TASK 1 –
From the forum thread on wedding album suppliers, reproduce word for word the passage that begins with the words containing "Im going to" and ends with "for a bargain.".

EXERCISE TEXT –
>>>>
# Can anyone recommend pro traditional leather wedding album suppliers?



## GerryDavid (Jul 24, 2012)

Its time to step things up in my business again and take things to the next level.  I want to offer high quality leather *italian maybe* wedding albums in my middle wedding package, and I was hoping I could get some recommendations here.  I suspect these will be in the $500-$1000 price range?  Although if I can get an awesome deal that is cheaper on something that is high quality that would rock!


----------



## GerryDavid (Jul 24, 2012)

I forgot to mention that if they can assemble it, that would be great!  A wedding I did a couple of years ago got a pretty nice wedding album, and it was nerve wracking taping the pictures into the album and putting it together.  I knew a good size mistake would be a huge delay and costly on my part. : )


----------



## jamesbjenkins (Jul 24, 2012)

Check out Blurb.

I use them. Lots of choices, leather, textile, etc. Great prices.


----------



## GerryDavid (Jul 24, 2012)

Just from the name alone, it sounds like blurb makes press printed books?  And not pro level ones at that.

Im talking about the traditional albums that were the only option 10 years ago.


----------



## jamesbjenkins (Jul 24, 2012)

You're correct. My desired clients aren't interested in paying a grand for an album, so blurb is fine for me.

Good luck.


----------



## jamesbjenkins (Jul 24, 2012)

To be clear, Blurb has several options that are extremely "pro" or else I wouldn't be using them.

;-)


----------



## GerryDavid (Jul 24, 2012)

Im going to be offering my wedding clients both types of albums, the press printed ones for the lower end package, and more traditional albums for the higher end packages.  I want to I want to appeal to those that have incredibly awesome weddings and want the nicer end products.    Not someone looking for a bargain.

Ive noticed the consumer labs dont seem to offer hinged paper/pages that can lay flat on the table.  Plus the pro labs seem to use thicker paper.


----------



## GerryDavid (Jul 24, 2012)

jamesbjenkins said:


> You're correct. My desired clients aren't interested in paying a grand for an album, so blurb is fine for me.
> 
> Good luck.



Oh and the grand is the photographers cost, not the customers.  It would have a grand or two in markup before the client sees it, but that is with prints.


----------



## Big Mike (Jul 24, 2012)

professionalalbums
Finao Online - Home
Graphistudio | The Original Wedding Book© | Italiano - IT
Custom Coffee Table Photo Books and Wedding Albums for Professional Photographers | AsukaBook USA
Collages.net - Professional Lab, Albums, Books, Design Services & Sell Images Online


----------



## GerryDavid (Jul 24, 2012)

Thanks Mike!  Ive seen the name Asuka before, but forgot about them.


----------



## CCericola (Jul 24, 2012)

I use Kiss Albums and Queensberry. I would say Queensberry is higher end than Kiss.


----------



## CJThompson (Jul 24, 2012)

I have used Art Leather Albums for years! The changed their name recently to Professional Albums dot com.


----------



## jamesbjenkins (Jul 24, 2012)

GerryDavid said:
			
		

> Oh and the grand is the photographers cost, not the customers.  It would have a grand or two in markup before the client sees it, but that is with prints.



Yeah, my weddings are around 2k right now. If you can get somebody to buy your $3000 album, more power to you. Clearly, I live in the wrong market. Lol


----------



## GerryDavid (Jul 24, 2012)
<<<<
TASK 2 –
Transcribe every line of the records below without any changes.

DATASET EXCERPTS –
>>>>
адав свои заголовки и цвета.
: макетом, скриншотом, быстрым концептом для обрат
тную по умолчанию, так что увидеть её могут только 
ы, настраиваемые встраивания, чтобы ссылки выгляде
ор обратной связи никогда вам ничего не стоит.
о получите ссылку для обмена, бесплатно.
<<<<
RESPONSE BOX 1 –
Im going to be offering my wedding clients both types of albums, the press printed ones for the lower end package, and more traditional albums for the higher end packages.  I want to I want to appeal to those that have incredibly awesome weddings and want the nicer end products.    Not someone looking for a bargain.

RESPONSE BOX 2 –
адав свои заголовки и цвета.
: макетом, скриншотом, быстрым концептом для обрат
тную по умолчанию, так что увидеть её могут только 
ы, настраиваемые встраивания, чтобы ссылки выгляде
ор обратной связи никогда вам ничего не стоит.
о получите ссылку для обмена, бесплатно.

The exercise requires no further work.